▶ _Your assignment_: Each entry that follows is to be copied exactly, minus any pictures.

▶ _Data provided_:
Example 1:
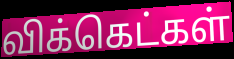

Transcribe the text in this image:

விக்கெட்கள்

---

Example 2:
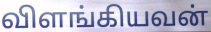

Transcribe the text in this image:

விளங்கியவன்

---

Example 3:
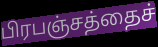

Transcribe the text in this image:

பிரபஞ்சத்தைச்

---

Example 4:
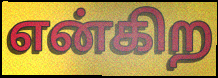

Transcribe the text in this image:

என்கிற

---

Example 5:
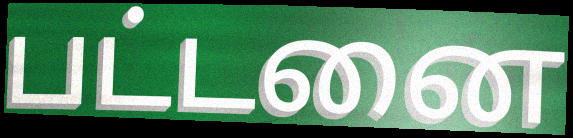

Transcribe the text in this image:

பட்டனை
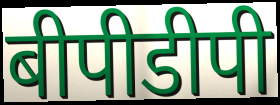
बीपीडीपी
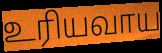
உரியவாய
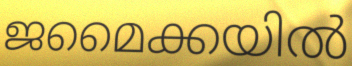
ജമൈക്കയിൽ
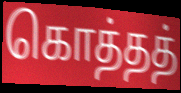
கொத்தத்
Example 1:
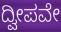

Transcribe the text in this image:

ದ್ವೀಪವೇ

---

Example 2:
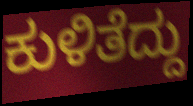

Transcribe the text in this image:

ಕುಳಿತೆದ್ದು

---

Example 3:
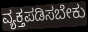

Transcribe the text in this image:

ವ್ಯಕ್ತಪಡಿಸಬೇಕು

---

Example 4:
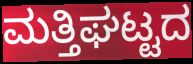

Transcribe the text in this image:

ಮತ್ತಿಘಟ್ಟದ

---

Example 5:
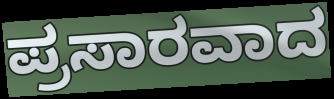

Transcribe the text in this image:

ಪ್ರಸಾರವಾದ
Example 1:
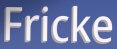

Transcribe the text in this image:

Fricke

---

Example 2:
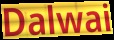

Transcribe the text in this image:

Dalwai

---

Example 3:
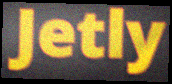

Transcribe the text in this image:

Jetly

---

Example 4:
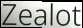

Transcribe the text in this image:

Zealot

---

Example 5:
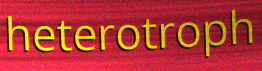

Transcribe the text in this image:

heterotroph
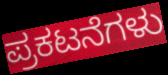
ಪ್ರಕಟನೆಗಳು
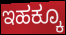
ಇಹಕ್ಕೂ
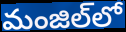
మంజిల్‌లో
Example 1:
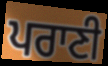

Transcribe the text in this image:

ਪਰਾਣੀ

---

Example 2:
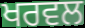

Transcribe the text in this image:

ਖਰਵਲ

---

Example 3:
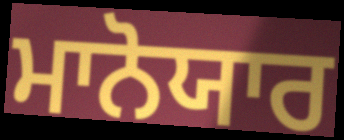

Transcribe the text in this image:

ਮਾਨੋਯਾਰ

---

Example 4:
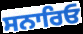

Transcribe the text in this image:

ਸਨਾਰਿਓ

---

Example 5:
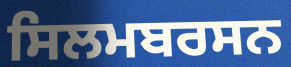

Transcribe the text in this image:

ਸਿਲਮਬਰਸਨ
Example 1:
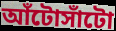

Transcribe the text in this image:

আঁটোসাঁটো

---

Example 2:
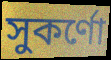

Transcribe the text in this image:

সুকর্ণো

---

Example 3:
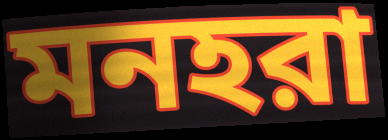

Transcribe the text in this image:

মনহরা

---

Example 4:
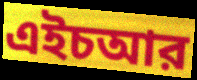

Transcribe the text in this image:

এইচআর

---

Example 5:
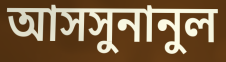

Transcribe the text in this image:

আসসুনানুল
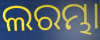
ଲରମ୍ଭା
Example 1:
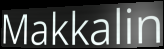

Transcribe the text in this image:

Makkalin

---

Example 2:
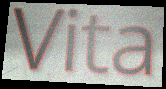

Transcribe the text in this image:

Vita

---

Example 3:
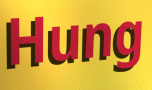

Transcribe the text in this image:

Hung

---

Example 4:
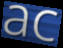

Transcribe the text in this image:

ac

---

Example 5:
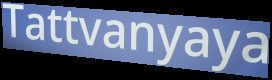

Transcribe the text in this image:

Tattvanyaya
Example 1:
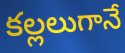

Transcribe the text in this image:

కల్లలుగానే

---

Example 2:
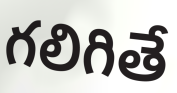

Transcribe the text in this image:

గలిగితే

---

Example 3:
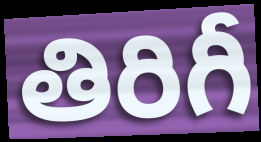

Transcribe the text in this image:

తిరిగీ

▶ _Exercise result_:
Example 1:

Transcribe the text in this image:

விக்கெட்கள்

---

Example 2:

Transcribe the text in this image:

விளங்கியவன்

---

Example 3:

Transcribe the text in this image:

பிரபஞ்சத்தைச்

---

Example 4:

Transcribe the text in this image:

என்கிற

---

Example 5:

Transcribe the text in this image:

பட்டனை
बीपीडीपी
உரியவாய
ജമൈക്കയിൽ
கொத்தத்
Example 1:

Transcribe the text in this image:

ದ್ವೀಪವೇ

---

Example 2:

Transcribe the text in this image:

ಕುಳಿತೆದ್ದು

---

Example 3:

Transcribe the text in this image:

ವ್ಯಕ್ತಪಡಿಸಬೇಕು

---

Example 4:

Transcribe the text in this image:

ಮತ್ತಿಘಟ್ಟದ

---

Example 5:

Transcribe the text in this image:

ಪ್ರಸಾರವಾದ
Example 1:

Transcribe the text in this image:

Fricke

---

Example 2:

Transcribe the text in this image:

Dalwai

---

Example 3:

Transcribe the text in this image:

Jetly

---

Example 4:

Transcribe the text in this image:

Zealot

---

Example 5:

Transcribe the text in this image:

heterotroph
ಪ್ರಕಟನೆಗಳು
ಇಹಕ್ಕೂ
మంజిల్‌లో
Example 1:

Transcribe the text in this image:

ਪਰਾਣੀ

---

Example 2:

Transcribe the text in this image:

ਖਰਵਲ

---

Example 3:

Transcribe the text in this image:

ਮਾਨੋਯਾਰ

---

Example 4:

Transcribe the text in this image:

ਸਨਾਰਿਓ

---

Example 5:

Transcribe the text in this image:

ਸਿਲਮਬਰਸਨ
Example 1:

Transcribe the text in this image:

আঁটোসাঁটো

---

Example 2:

Transcribe the text in this image:

সুকর্ণো

---

Example 3:

Transcribe the text in this image:

মনহরা

---

Example 4:

Transcribe the text in this image:

এইচআর

---

Example 5:

Transcribe the text in this image:

আসসুনানুল
ଲରମ୍ଭା
Example 1:

Transcribe the text in this image:

Makkalin

---

Example 2:

Transcribe the text in this image:

Vita

---

Example 3:

Transcribe the text in this image:

Hung

---

Example 4:

Transcribe the text in this image:

ac

---

Example 5:

Transcribe the text in this image:

Tattvanyaya
Example 1:

Transcribe the text in this image:

కల్లలుగానే

---

Example 2:

Transcribe the text in this image:

గలిగితే

---

Example 3:

Transcribe the text in this image:

తిరిగీ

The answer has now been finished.